#### WORK ITEM:
Because the pictures are not wanted, reproduce the rest of the records below exactly as they stand.
[GIVEN INFORMATION Boundary: Start]
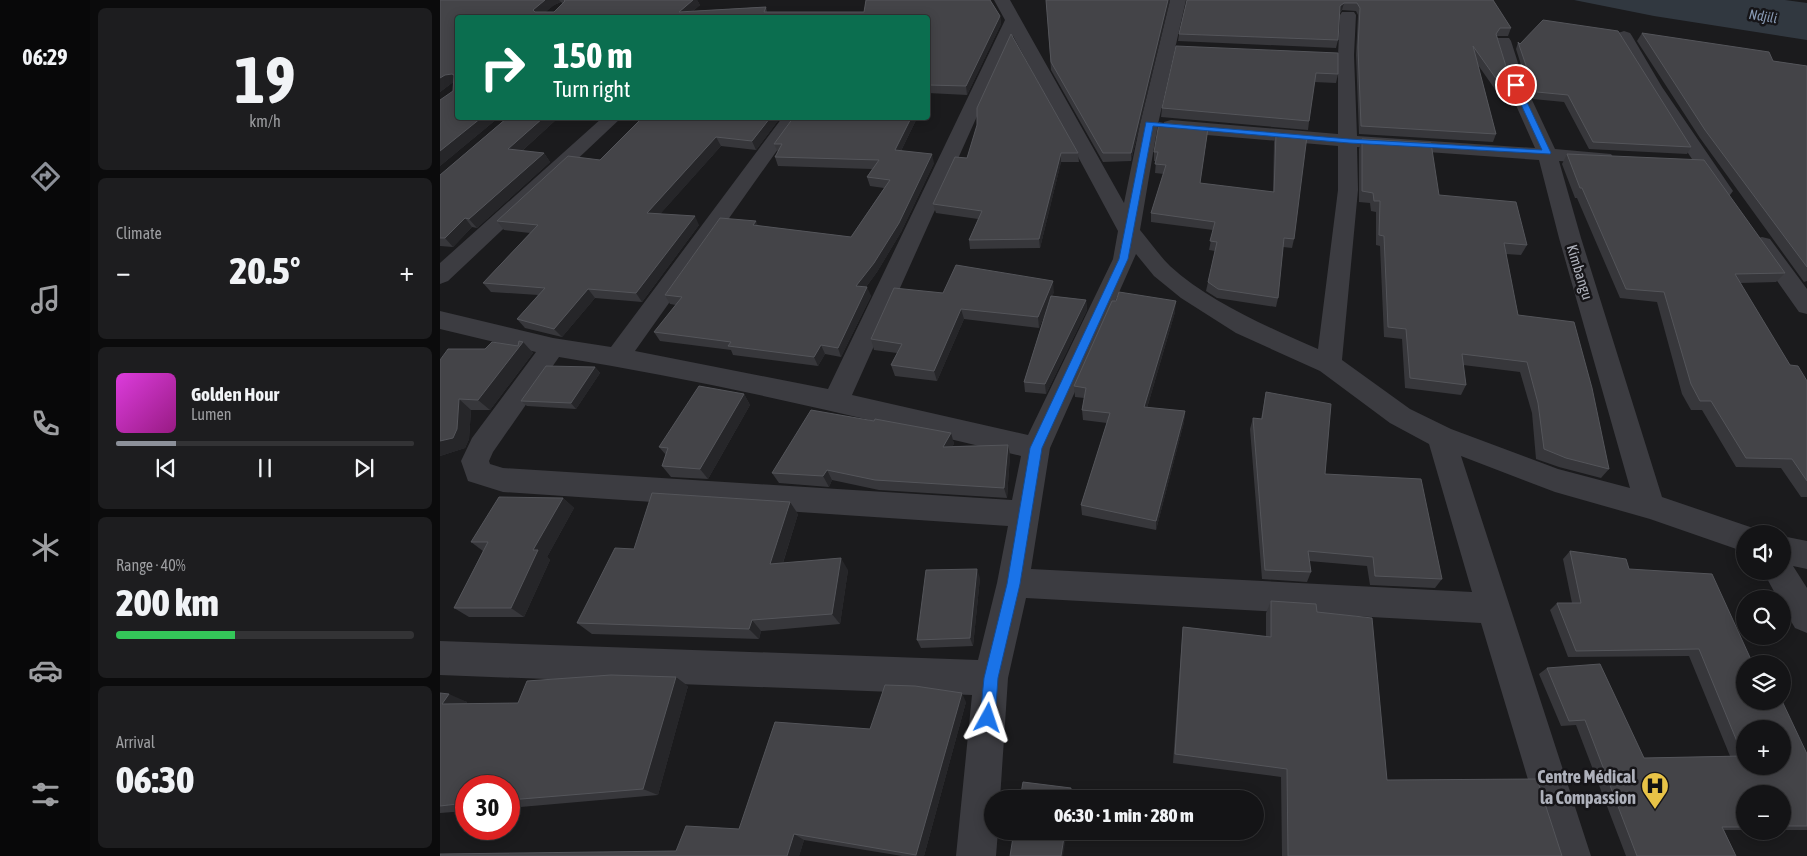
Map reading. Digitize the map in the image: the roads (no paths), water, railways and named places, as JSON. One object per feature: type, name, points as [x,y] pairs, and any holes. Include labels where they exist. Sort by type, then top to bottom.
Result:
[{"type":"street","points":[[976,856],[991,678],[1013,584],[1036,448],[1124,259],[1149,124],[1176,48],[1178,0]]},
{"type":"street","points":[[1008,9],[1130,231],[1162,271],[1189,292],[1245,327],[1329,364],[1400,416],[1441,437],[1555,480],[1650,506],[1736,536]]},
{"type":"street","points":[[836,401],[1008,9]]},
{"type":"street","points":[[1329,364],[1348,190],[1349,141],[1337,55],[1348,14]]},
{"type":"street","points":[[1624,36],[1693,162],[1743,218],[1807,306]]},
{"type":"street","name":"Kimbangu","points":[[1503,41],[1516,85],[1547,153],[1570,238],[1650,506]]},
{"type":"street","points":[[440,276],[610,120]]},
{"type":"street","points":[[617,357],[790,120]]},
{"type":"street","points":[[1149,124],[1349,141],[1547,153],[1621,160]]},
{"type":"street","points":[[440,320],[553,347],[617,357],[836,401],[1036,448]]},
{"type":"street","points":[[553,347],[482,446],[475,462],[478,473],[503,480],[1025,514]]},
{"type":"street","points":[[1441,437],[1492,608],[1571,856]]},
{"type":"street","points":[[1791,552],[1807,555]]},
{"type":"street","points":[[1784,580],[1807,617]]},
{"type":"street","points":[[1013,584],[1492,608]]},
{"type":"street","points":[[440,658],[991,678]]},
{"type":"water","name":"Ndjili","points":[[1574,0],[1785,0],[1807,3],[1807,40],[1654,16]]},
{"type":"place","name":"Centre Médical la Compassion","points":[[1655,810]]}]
[GIVEN INFORMATION Boundary: End]
#### RESPONSE TO THIS TASK:
Map reading. Digitize the map in the image: the roads (no paths), water, railways and named places, as JSON. One object per feature: type, name, points as [x,y] pairs, and any holes. Include labels where they exist. Sort by type, then top to bottom.
Result:
[{"type":"street","points":[[976,856],[991,678],[1013,584],[1036,448],[1124,259],[1149,124],[1176,48],[1178,0]]},
{"type":"street","points":[[1008,9],[1130,231],[1162,271],[1189,292],[1245,327],[1329,364],[1400,416],[1441,437],[1555,480],[1650,506],[1736,536]]},
{"type":"street","points":[[836,401],[1008,9]]},
{"type":"street","points":[[1329,364],[1348,190],[1349,141],[1337,55],[1348,14]]},
{"type":"street","points":[[1624,36],[1693,162],[1743,218],[1807,306]]},
{"type":"street","name":"Kimbangu","points":[[1503,41],[1516,85],[1547,153],[1570,238],[1650,506]]},
{"type":"street","points":[[440,276],[610,120]]},
{"type":"street","points":[[617,357],[790,120]]},
{"type":"street","points":[[1149,124],[1349,141],[1547,153],[1621,160]]},
{"type":"street","points":[[440,320],[553,347],[617,357],[836,401],[1036,448]]},
{"type":"street","points":[[553,347],[482,446],[475,462],[478,473],[503,480],[1025,514]]},
{"type":"street","points":[[1441,437],[1492,608],[1571,856]]},
{"type":"street","points":[[1791,552],[1807,555]]},
{"type":"street","points":[[1784,580],[1807,617]]},
{"type":"street","points":[[1013,584],[1492,608]]},
{"type":"street","points":[[440,658],[991,678]]},
{"type":"water","name":"Ndjili","points":[[1574,0],[1785,0],[1807,3],[1807,40],[1654,16]]},
{"type":"place","name":"Centre Médical la Compassion","points":[[1655,810]]}]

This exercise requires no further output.